Cross-Benchmark Generalization: Strategies trained on ToolWOZ can be directly transferred to \(\tau\)-bench, indicating that JOSH learns generic tool-calling capabilities rather than environment-specific shortcuts.

Limitations & Future Work¶

ToolWOZ is built upon MultiWOZ, which limits its domain to booking scenarios such as hotels and restaurants; open-domain dialogue tasks would require new environments.
Sparse rewards assume that dialogue goals can be explicitly defined and automatically evaluated, which does not apply to open-domain chit-chat.
The beam search process of JOSH incurs high computational costs, especially when using larger models, being several times that of standard inference.
Currently, only the effect of single-round JOSH iteration has been validated; it remains unclear whether multi-round self-improvement has an upper limit or suffers from degradation.
In the future, JOSH can be explored for extension to more complex agent scenarios (e.g., code generation, browser interaction).

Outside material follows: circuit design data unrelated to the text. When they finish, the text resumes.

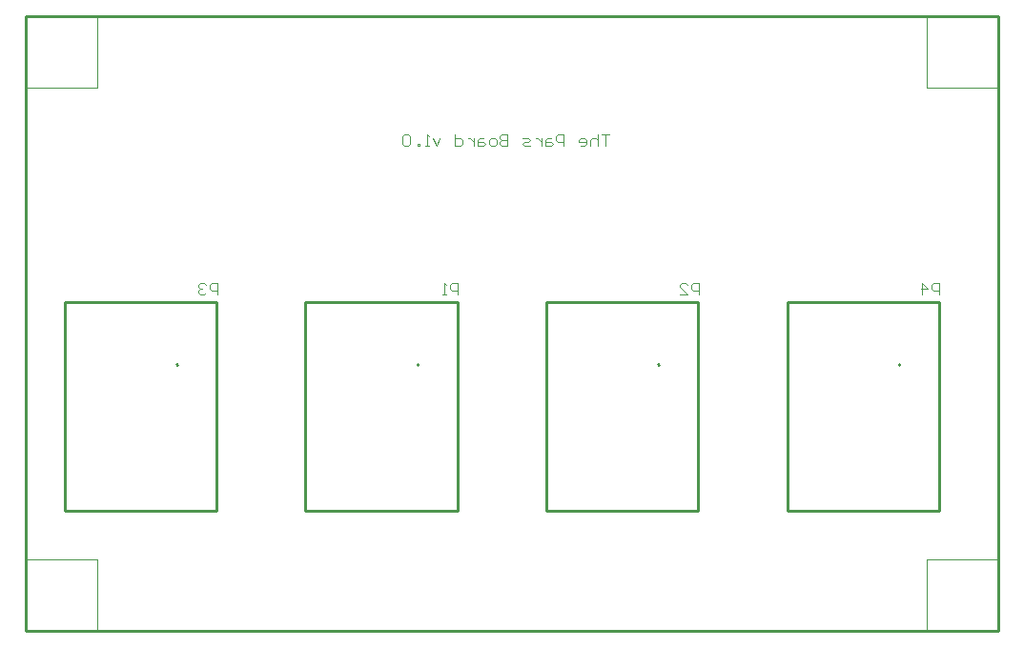
<source format=gbo>
G04 Layer_Color=32896*
%FSLAX43Y43*%
%MOMM*%
G71*
G01*
G75*
%ADD19C,0.100*%
%ADD20C,0.254*%
D19*
X51775Y44100D02*
X51109D01*
X51442D01*
Y43100D01*
X50775Y44100D02*
Y43100D01*
Y43600D01*
X50609Y43766D01*
X50275D01*
X50109Y43600D01*
Y43100D01*
X49276D02*
X49609D01*
X49776Y43267D01*
Y43600D01*
X49609Y43766D01*
X49276D01*
X49109Y43600D01*
Y43433D01*
X49776D01*
X47776Y43100D02*
Y44100D01*
X47276D01*
X47110Y43933D01*
Y43600D01*
X47276Y43433D01*
X47776D01*
X46610Y43766D02*
X46277D01*
X46110Y43600D01*
Y43100D01*
X46610D01*
X46777Y43267D01*
X46610Y43433D01*
X46110D01*
X45777Y43766D02*
Y43100D01*
Y43433D01*
X45610Y43600D01*
X45444Y43766D01*
X45277D01*
X44777Y43100D02*
X44277D01*
X44111Y43267D01*
X44277Y43433D01*
X44611D01*
X44777Y43600D01*
X44611Y43766D01*
X44111D01*
X42778Y44100D02*
Y43100D01*
X42278D01*
X42111Y43267D01*
Y43433D01*
X42278Y43600D01*
X42778D01*
X42278D01*
X42111Y43766D01*
Y43933D01*
X42278Y44100D01*
X42778D01*
X41612Y43100D02*
X41278D01*
X41112Y43267D01*
Y43600D01*
X41278Y43766D01*
X41612D01*
X41778Y43600D01*
Y43267D01*
X41612Y43100D01*
X40612Y43766D02*
X40279D01*
X40112Y43600D01*
Y43100D01*
X40612D01*
X40779Y43267D01*
X40612Y43433D01*
X40112D01*
X39779Y43766D02*
Y43100D01*
Y43433D01*
X39612Y43600D01*
X39446Y43766D01*
X39279D01*
X38113Y44100D02*
Y43100D01*
X38613D01*
X38779Y43267D01*
Y43600D01*
X38613Y43766D01*
X38113D01*
X36780D02*
X36447Y43100D01*
X36113Y43766D01*
X35780Y43100D02*
X35447D01*
X35614D01*
Y44100D01*
X35780Y43933D01*
X34947Y43100D02*
Y43267D01*
X34780D01*
Y43100D01*
X34947D01*
X34114Y43933D02*
X33947Y44100D01*
X33614D01*
X33448Y43933D01*
Y43267D01*
X33614Y43100D01*
X33947D01*
X34114Y43267D01*
Y43933D01*
X38352Y29954D02*
Y30954D01*
X37853D01*
X37686Y30787D01*
Y30454D01*
X37853Y30287D01*
X38352D01*
X37353Y29954D02*
X37020D01*
X37186D01*
Y30954D01*
X37353Y30787D01*
X81119Y29954D02*
Y30954D01*
X80619D01*
X80453Y30787D01*
Y30454D01*
X80619Y30287D01*
X81119D01*
X79620Y29954D02*
Y30954D01*
X80119Y30454D01*
X79453D01*
X16969Y29954D02*
Y30954D01*
X16469D01*
X16303Y30787D01*
Y30454D01*
X16469Y30287D01*
X16969D01*
X15969Y30787D02*
X15803Y30954D01*
X15470D01*
X15303Y30787D01*
Y30621D01*
X15470Y30454D01*
X15636D01*
X15470D01*
X15303Y30287D01*
Y30121D01*
X15470Y29954D01*
X15803D01*
X15969Y30121D01*
X59736Y29954D02*
Y30954D01*
X59236D01*
X59069Y30787D01*
Y30454D01*
X59236Y30287D01*
X59736D01*
X58070Y29954D02*
X58736D01*
X58070Y30621D01*
Y30787D01*
X58236Y30954D01*
X58569D01*
X58736Y30787D01*
X80010Y48260D02*
X86360D01*
X80010D02*
Y54610D01*
Y0D02*
Y6350D01*
X86360D01*
X0Y48260D02*
X6350D01*
Y54610D01*
Y0D02*
Y6350D01*
X0D02*
X6350D01*
D20*
X24833Y10725D02*
X38333D01*
X34783Y23700D02*
X34808Y23675D01*
X24833Y29225D02*
X38333D01*
X24833Y10725D02*
Y29225D01*
X38333Y10725D02*
Y29225D01*
X67600Y10725D02*
X81100D01*
X77550Y23700D02*
X77575Y23675D01*
X67600Y29225D02*
X81100D01*
X67600Y10725D02*
Y29225D01*
X81100Y10725D02*
Y29225D01*
X3450Y10725D02*
X16950D01*
X13400Y23700D02*
X13425Y23675D01*
X3450Y29225D02*
X16950D01*
X3450Y10725D02*
Y29225D01*
X16950Y10725D02*
Y29225D01*
X46217Y10725D02*
X59717D01*
X56167Y23700D02*
X56192Y23675D01*
X46217Y29225D02*
X59717D01*
X46217Y10725D02*
Y29225D01*
X59717Y10725D02*
Y29225D01*
X0Y54610D02*
X86360D01*
Y0D02*
Y54610D01*
X0Y0D02*
X86360D01*
X0D02*
Y54610D01*
M02*

</source>
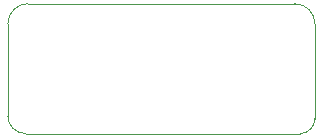
<source format=gbr>
%TF.GenerationSoftware,Altium Limited,Altium Designer,25.8.1 (18)*%
G04 Layer_Color=0*
%FSLAX45Y45*%
%MOMM*%
%TF.SameCoordinates,13E1BA4B-C2ED-4E26-A105-CF6C73A7194F*%
%TF.FilePolarity,Positive*%
%TF.FileFunction,Profile,NP*%
%TF.Part,Single*%
G01*
G75*
%TA.AperFunction,Profile*%
%ADD22C,0.02540*%
D22*
X-1300000Y-399999D02*
G03*
X-1150000Y-550000I150000J0D01*
G01*
X1173000D01*
D02*
G03*
X1300000Y-423000I0J127000D01*
G01*
Y379290D01*
D02*
G03*
X1129290Y550000I-170710J0D01*
G01*
X-1129289D01*
D02*
G03*
X-1300000Y379289I0J-170711D01*
G01*
Y-399999D01*
%TF.MD5,3c4f91665746d0df5132004fcb0b9840*%
M02*

</source>
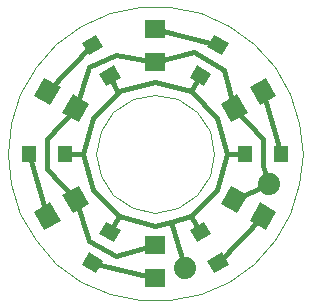
<source format=gtl>
G75*
%MOIN*%
%OFA0B0*%
%FSLAX24Y24*%
%IPPOS*%
%LPD*%
%AMOC8*
5,1,8,0,0,1.08239X$1,22.5*
%
%ADD10C,0.0010*%
%ADD11R,0.0472X0.0551*%
%ADD12R,0.0630X0.0709*%
%ADD13R,0.0709X0.0630*%
%ADD14C,0.0740*%
%ADD15C,0.0160*%
D10*
X001735Y001335D02*
X001045Y002105D01*
X000525Y002995D01*
X000215Y003975D01*
X000105Y004995D01*
X000215Y006015D01*
X000525Y006995D01*
X001045Y007885D01*
X001735Y008655D01*
X002565Y009255D01*
X003505Y009675D01*
X004515Y009885D01*
X005535Y009885D01*
X006545Y009675D01*
X007485Y009255D01*
X008315Y008655D01*
X009005Y007885D01*
X009525Y006995D01*
X009835Y006015D01*
X009945Y004995D01*
X009835Y003975D01*
X009525Y002995D01*
X009005Y002105D01*
X008315Y001335D01*
X007485Y000735D01*
X006545Y000315D01*
X005535Y000105D01*
X004515Y000105D01*
X003505Y000315D01*
X002565Y000735D01*
X001735Y001335D01*
X003635Y003605D02*
X003205Y004245D01*
X003055Y004995D01*
X003205Y005745D01*
X003635Y006385D01*
X004275Y006815D01*
X005025Y006965D01*
X005775Y006815D01*
X006415Y006385D01*
X006845Y005745D01*
X006995Y004995D01*
X006845Y004245D01*
X006415Y003605D01*
X005775Y003175D01*
X005025Y003025D01*
X004275Y003175D01*
X003635Y003605D01*
D11*
G36*
X003164Y002323D02*
X003400Y002730D01*
X003876Y002455D01*
X003640Y002048D01*
X003164Y002323D01*
G37*
G36*
X002574Y001300D02*
X002810Y001707D01*
X003286Y001432D01*
X003050Y001025D01*
X002574Y001300D01*
G37*
X002016Y004995D03*
X000834Y004995D03*
G36*
X003640Y007942D02*
X003876Y007535D01*
X003400Y007260D01*
X003164Y007667D01*
X003640Y007942D01*
G37*
G36*
X003050Y008965D02*
X003286Y008558D01*
X002810Y008283D01*
X002574Y008690D01*
X003050Y008965D01*
G37*
G36*
X006886Y007667D02*
X006650Y007260D01*
X006174Y007535D01*
X006410Y007942D01*
X006886Y007667D01*
G37*
G36*
X007476Y008690D02*
X007240Y008283D01*
X006764Y008558D01*
X007000Y008965D01*
X007476Y008690D01*
G37*
X008034Y004995D03*
X009216Y004995D03*
G36*
X006410Y002048D02*
X006174Y002455D01*
X006650Y002730D01*
X006886Y002323D01*
X006410Y002048D01*
G37*
G36*
X007000Y001025D02*
X006764Y001432D01*
X007240Y001707D01*
X007476Y001300D01*
X007000Y001025D01*
G37*
D12*
G36*
X008715Y002455D02*
X008171Y002770D01*
X008525Y003383D01*
X009069Y003068D01*
X008715Y002455D01*
G37*
G36*
X007760Y003007D02*
X007216Y003322D01*
X007570Y003935D01*
X008114Y003620D01*
X007760Y003007D01*
G37*
G36*
X008114Y006370D02*
X007570Y006055D01*
X007216Y006668D01*
X007760Y006983D01*
X008114Y006370D01*
G37*
G36*
X009069Y006922D02*
X008525Y006607D01*
X008171Y007220D01*
X008715Y007535D01*
X009069Y006922D01*
G37*
G36*
X002290Y006983D02*
X002834Y006668D01*
X002480Y006055D01*
X001936Y006370D01*
X002290Y006983D01*
G37*
G36*
X001335Y007535D02*
X001879Y007220D01*
X001525Y006607D01*
X000981Y006922D01*
X001335Y007535D01*
G37*
G36*
X001936Y003620D02*
X002480Y003935D01*
X002834Y003322D01*
X002290Y003007D01*
X001936Y003620D01*
G37*
G36*
X000981Y003068D02*
X001525Y003383D01*
X001879Y002770D01*
X001335Y002455D01*
X000981Y003068D01*
G37*
D13*
X005025Y001946D03*
X005025Y000844D03*
X005025Y008044D03*
X005025Y009146D03*
D14*
X008825Y003995D03*
X006025Y001195D03*
D15*
X005560Y002738D01*
X006225Y002917D01*
X006530Y002389D01*
X006225Y002917D02*
X007103Y003795D01*
X007425Y004995D01*
X008034Y004995D01*
X007425Y004995D02*
X007103Y006195D01*
X006225Y007073D01*
X006530Y007601D01*
X006225Y007073D02*
X005025Y007395D01*
X003825Y007073D01*
X003786Y007034D01*
X003520Y007601D01*
X003786Y007034D02*
X002947Y006195D01*
X002625Y004995D01*
X002016Y004995D01*
X002625Y004995D02*
X002947Y003795D01*
X003825Y002917D01*
X003520Y002389D01*
X003825Y002917D02*
X005025Y002595D01*
X005560Y002738D01*
X005025Y001946D02*
X003725Y001595D01*
X002825Y002095D01*
X002385Y003471D01*
X001425Y004495D01*
X001425Y005495D01*
X002385Y006519D01*
X002825Y007895D01*
X003725Y008295D01*
X005025Y008044D01*
X006325Y008395D01*
X007325Y007795D01*
X007665Y006519D01*
X008625Y005495D01*
X008625Y004595D01*
X008825Y003995D01*
X007665Y003471D01*
X008620Y002919D02*
X007120Y001366D01*
X005025Y000844D02*
X002930Y001366D01*
X001430Y002919D02*
X000834Y004995D01*
X001430Y007071D02*
X002930Y008624D01*
X005025Y009146D02*
X007120Y008624D01*
X008620Y007071D02*
X009216Y004995D01*
M02*

</source>
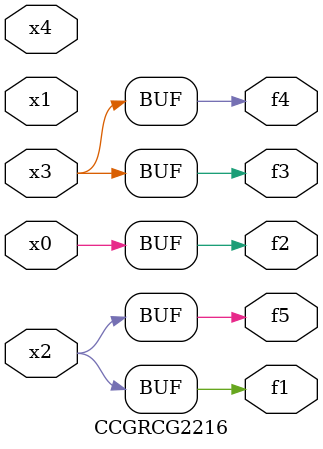
<source format=v>
module CCGRCG2216(
	input x0, x1, x2, x3, x4,
	output f1, f2, f3, f4, f5
);
	assign f1 = x2;
	assign f2 = x0;
	assign f3 = x3;
	assign f4 = x3;
	assign f5 = x2;
endmodule

</source>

vs Self-Play (AlphaGo style): AlphaGo-style self-play requires a perfect environment model. JOSH relaxes this requirement, needing only a simulator with sparse rewards.
vs RLHF/DPO: Traditional preference learning relies on human-annotated preference pairs, whereas JOSH automatically generates preference pairs through a simulated environment, completely eliminating manual labor.
vs ReST/STaR: These self-training methods mainly target reasoning tasks (e.g., mathematics). JOSH is the first to systematically extend them to multi-turn tool-calling dialogues.
This work provides a reusable framework for agent self-training (the JOSH repository is open-sourced), which can serve as a baseline for subsequent agent training research.

Rating¶

Novelty: ⭐⭐⭐⭐ Self-training combined with sparse rewards is a novel combination for dialogue agents, although the individual components are not entirely new.
Experimental Thoroughness: ⭐⭐⭐⭐ Validated across multiple models and benchmarks with detailed ablations, though multi-round iteration analysis is lacking.
Writing Quality: ⭐⭐⭐⭐ The methodology is clearly described, and the construction process of ToolWOZ is detailed.
Value: ⭐⭐⭐⭐ Provides a practical solution for agent improvement without human feedback, and the open-source release is thorough.